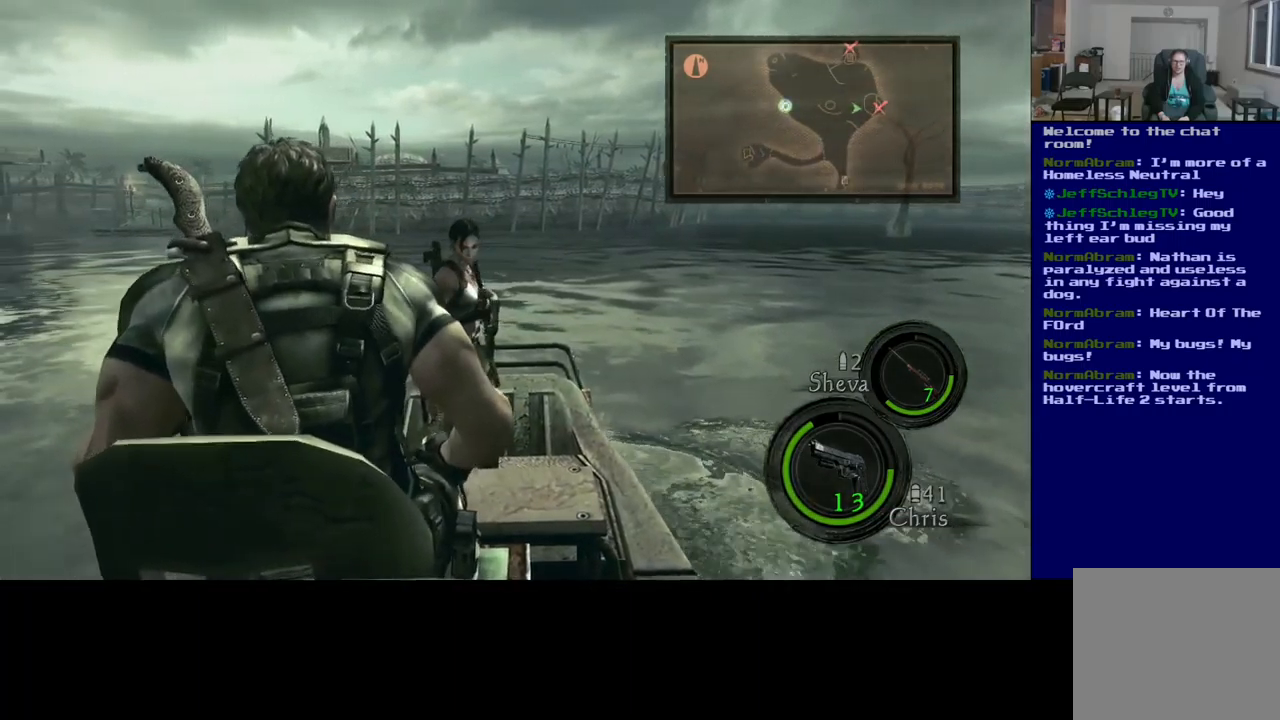
{"buttons": ["R2"], "left_stick": "left", "right_stick": "center", "events": [[67, "left_stick", "center"], [267, "left_stick", "left"]]}
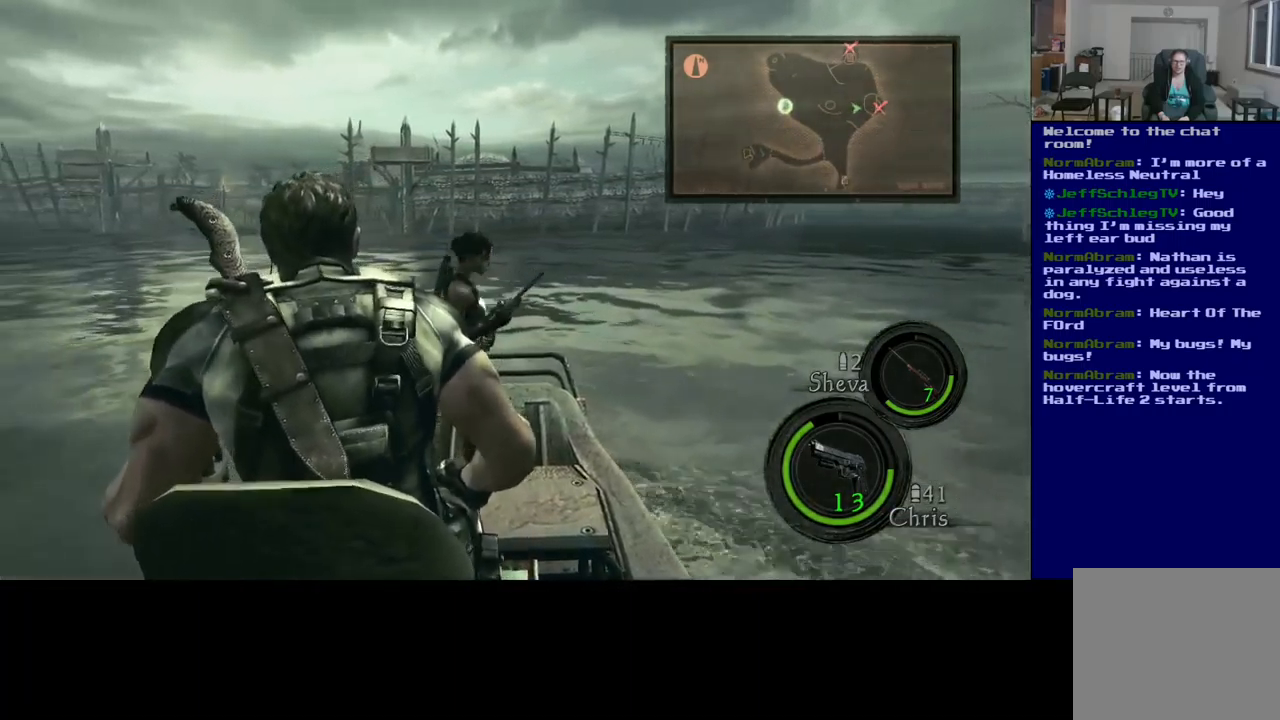
{"buttons": ["R2"], "left_stick": "left", "right_stick": "center", "events": [[50, "left_stick", "center"], [367, "left_stick", "left"]]}
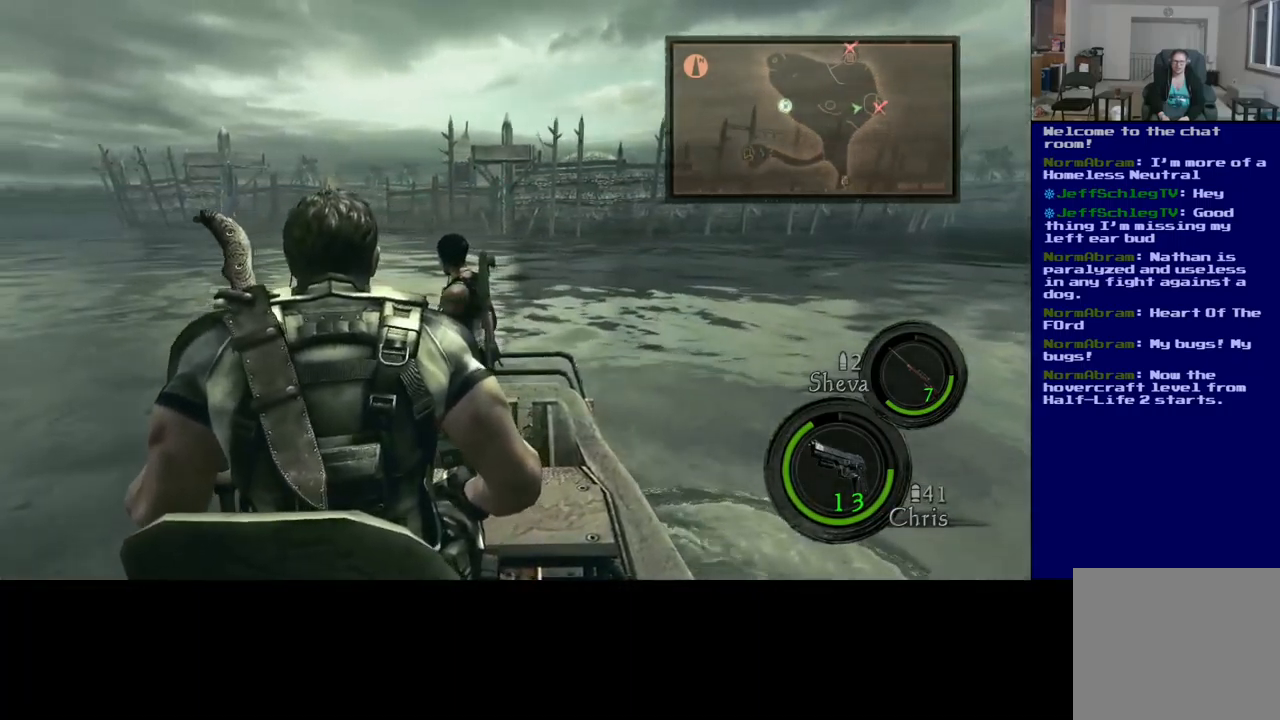
{"buttons": ["R2"], "left_stick": "center", "right_stick": "center", "events": [[117, "left_stick", "center"]]}
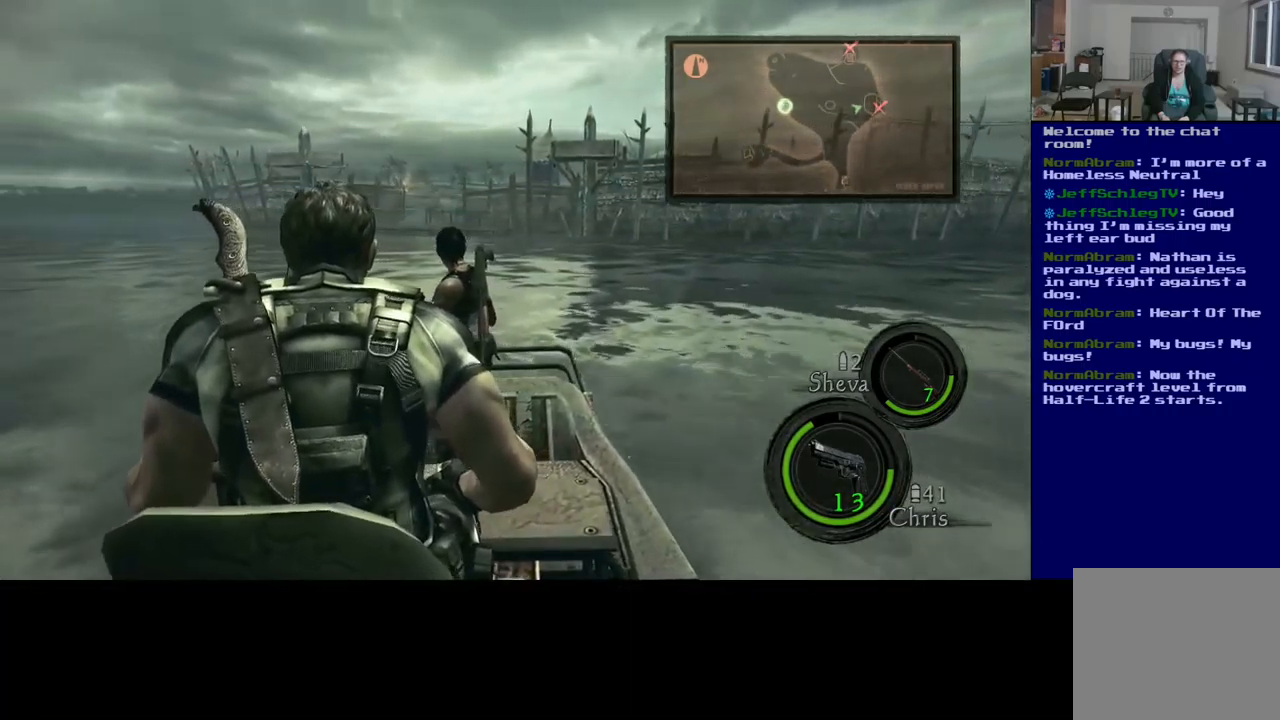
{"buttons": ["R2"], "left_stick": "left", "right_stick": "center", "events": [[267, "left_stick", "left"]]}
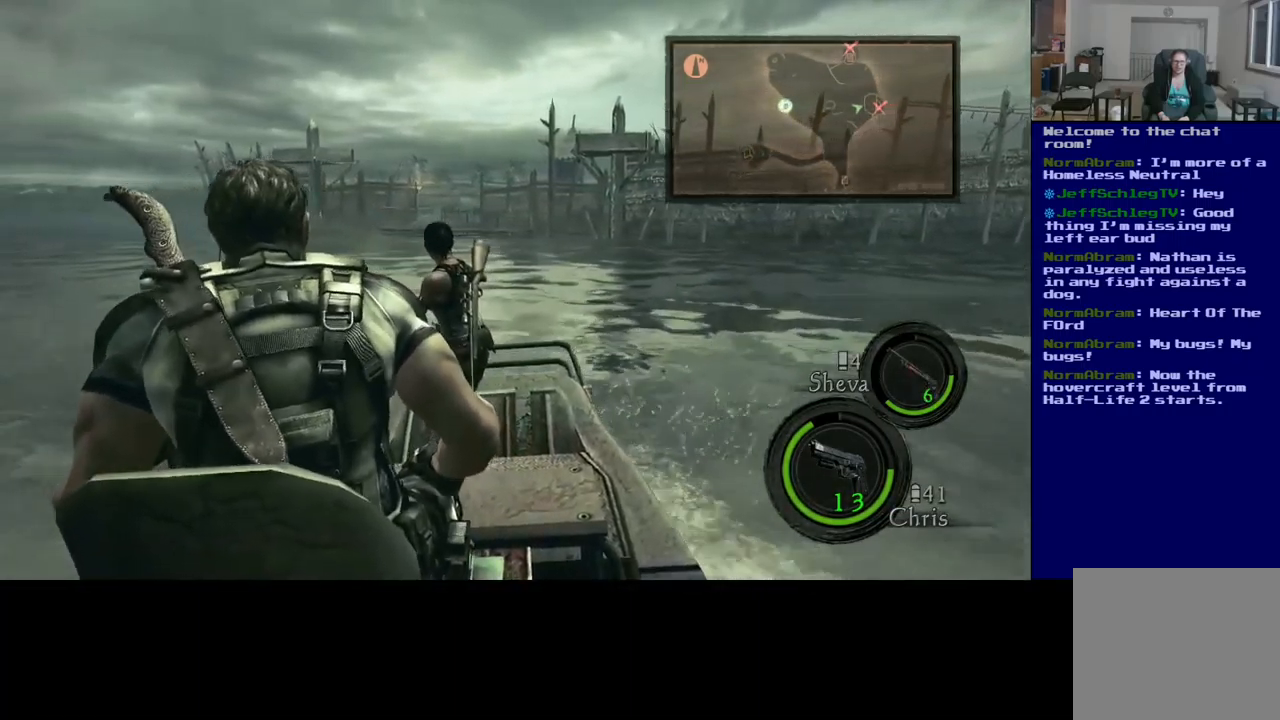
{"buttons": ["R2"], "left_stick": "center", "right_stick": "center", "events": [[183, "left_stick", "center"]]}
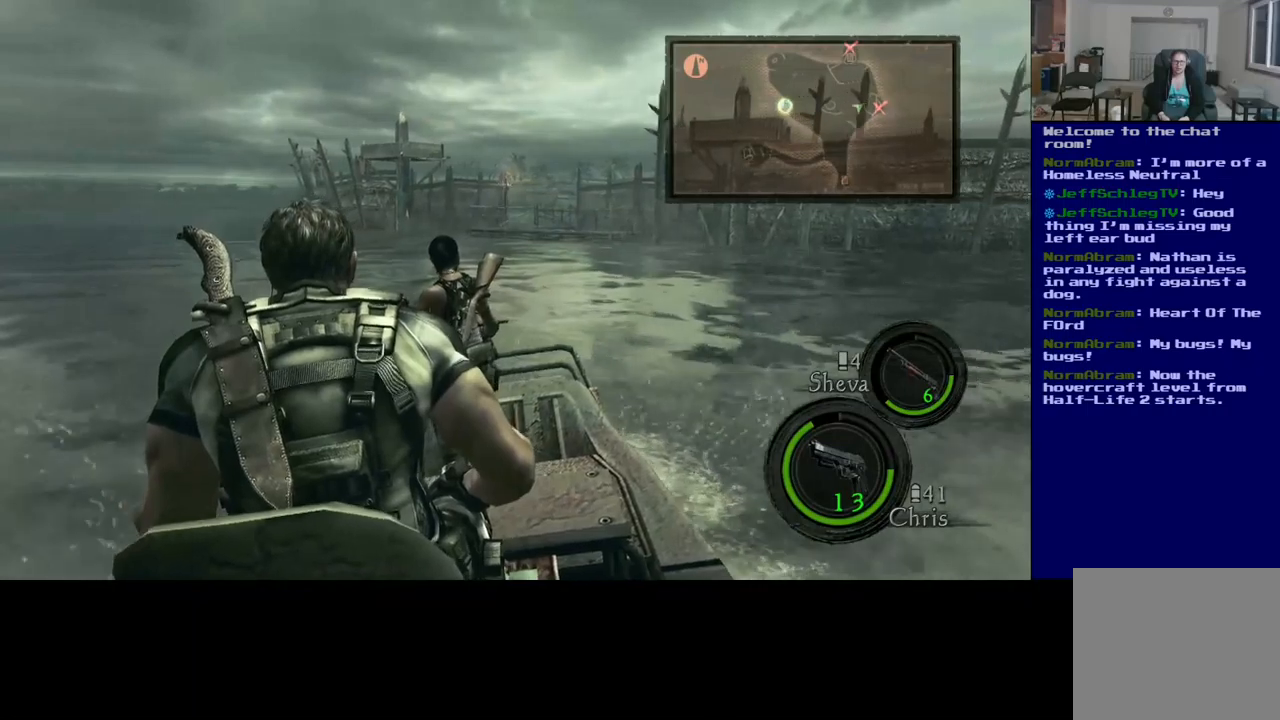
{"buttons": ["R2"], "left_stick": "center", "right_stick": "center", "events": []}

+---+

▶ [Requirement] Repeat the listing in full and exactly. Leave any pictures out.

▶ [Finished exercise]
{"buttons": ["R2"], "left_stick": "left", "right_stick": "center", "events": [[67, "left_stick", "center"], [267, "left_stick", "left"]]}
{"buttons": ["R2"], "left_stick": "left", "right_stick": "center", "events": [[50, "left_stick", "center"], [367, "left_stick", "left"]]}
{"buttons": ["R2"], "left_stick": "center", "right_stick": "center", "events": [[117, "left_stick", "center"]]}
{"buttons": ["R2"], "left_stick": "left", "right_stick": "center", "events": [[267, "left_stick", "left"]]}
{"buttons": ["R2"], "left_stick": "center", "right_stick": "center", "events": [[183, "left_stick", "center"]]}
{"buttons": ["R2"], "left_stick": "center", "right_stick": "center", "events": []}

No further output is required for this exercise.